I hunted down Lily and found her hunched over her desk, the soup she brought for lunch uneaten and congealed into a mass beside her.

“The day is over,” I said without even knocking first. I should have. She jumped sky high at my words.

I was too keyed up from Tom, the new tour guide, the mysterious delivery, the connection between them all…

and maybe the three energy drinks I’ve downed today.

Not that I would admit that part out loud, both the number and the effect.

Lily probably wouldn’t give me an ‘I told you so,’ but I didn’t want to risk it.

“Shit.” She grabbed her chest and stared at me all doe eyed. “Already?” She looked at her phone and seemed to come back to the real world.

“Yes, already. Let’s go.” I threw her old soup in the trash and grabbed her bag, shoving it at her to make it harder for her to fight me on this.

“Oh shit. Right. I’m glad you interrupted me. It’s the first full moon of fall, and Grace wants to have a coven meeting,” she said as she stood up and shoved her phone in her purse. “I don’t want to miss that.”

We passed the employee lounge on our way out. Tom’s booming voice carried into the hall. He sat talking to the new tour guide, and she seemed a little too friendly with him.

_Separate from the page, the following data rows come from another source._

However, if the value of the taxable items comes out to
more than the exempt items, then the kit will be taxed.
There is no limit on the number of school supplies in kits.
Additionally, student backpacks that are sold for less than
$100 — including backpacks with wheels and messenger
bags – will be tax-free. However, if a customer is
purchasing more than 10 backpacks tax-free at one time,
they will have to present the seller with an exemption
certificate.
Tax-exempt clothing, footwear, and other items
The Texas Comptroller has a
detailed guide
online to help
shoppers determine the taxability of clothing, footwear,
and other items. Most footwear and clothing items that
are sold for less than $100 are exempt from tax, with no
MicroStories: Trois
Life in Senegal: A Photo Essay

My stomach churned at the thought. No one willingly chatted with Tom.

Unless, of course, she was the woman I saw last night, and she was in on whatever Tom was hiding in that crate of purses.

“Coven?” I asked Lily to distract myself.

“Remember? Grace and Jessica thought it would be fun to start a coven. I’ve been meeting with them for a month now.” She said all this like we had had this conversation multiple times. Who knows? Maybe we have.

“Oh, right. I’ll drop you off and grab some coffee while I’m there.”

“You know you’re invited, right? Also, isn’t it a bit late for coffee? I’m really worried about you.”

“Don’t worry about me.” I brushed her concerns aside and opened the heavy door leading us out into the damp parking lot.

I didn’t tell her that coffee was necessary to keep me grounded, that without the buzz of caffeine running through my veins, I felt like I would float away and be lost in the atmosphere without anything to tie me to this earth.

It was a lonely, empty sensation that made me feel too big and too small all at once.

I sighed and pulled out of the museum parking lot.

“I will always worry about you,” Lily said softly. I must not have hidden my emotions very well. “You know, you don’t have to join the coven or do witchcraft, but we will have cookies and cider and chat. It’s always a great time.”

I would be a fool to ignore the olive branch she offered me. The last attempt I made at hanging out with Duke’s friends had gone about as poorly as I was sure any future attempts would go.

I should fit in, but nothing felt quite right, like I didn’t truly belong. I was always the roommate, the ride, the third wheel, and never just the friend.

Of course, if Lily could step outside our house and try to be social, maybe I could, too.

“I won’t promise anything, but I do like Grace’s cookies,” I said eventually. “It’s your stupid doe eyes. I never could say no to them.”

“Perfect,” she said as she grabbed my arm. The car swerved just a little when I didn’t let go of the wheel soon enough.

“What time is it? Do we have time to stop at home and change first?”

“Oh, yeah. It won’t start until Grace closes the bakery for the night.”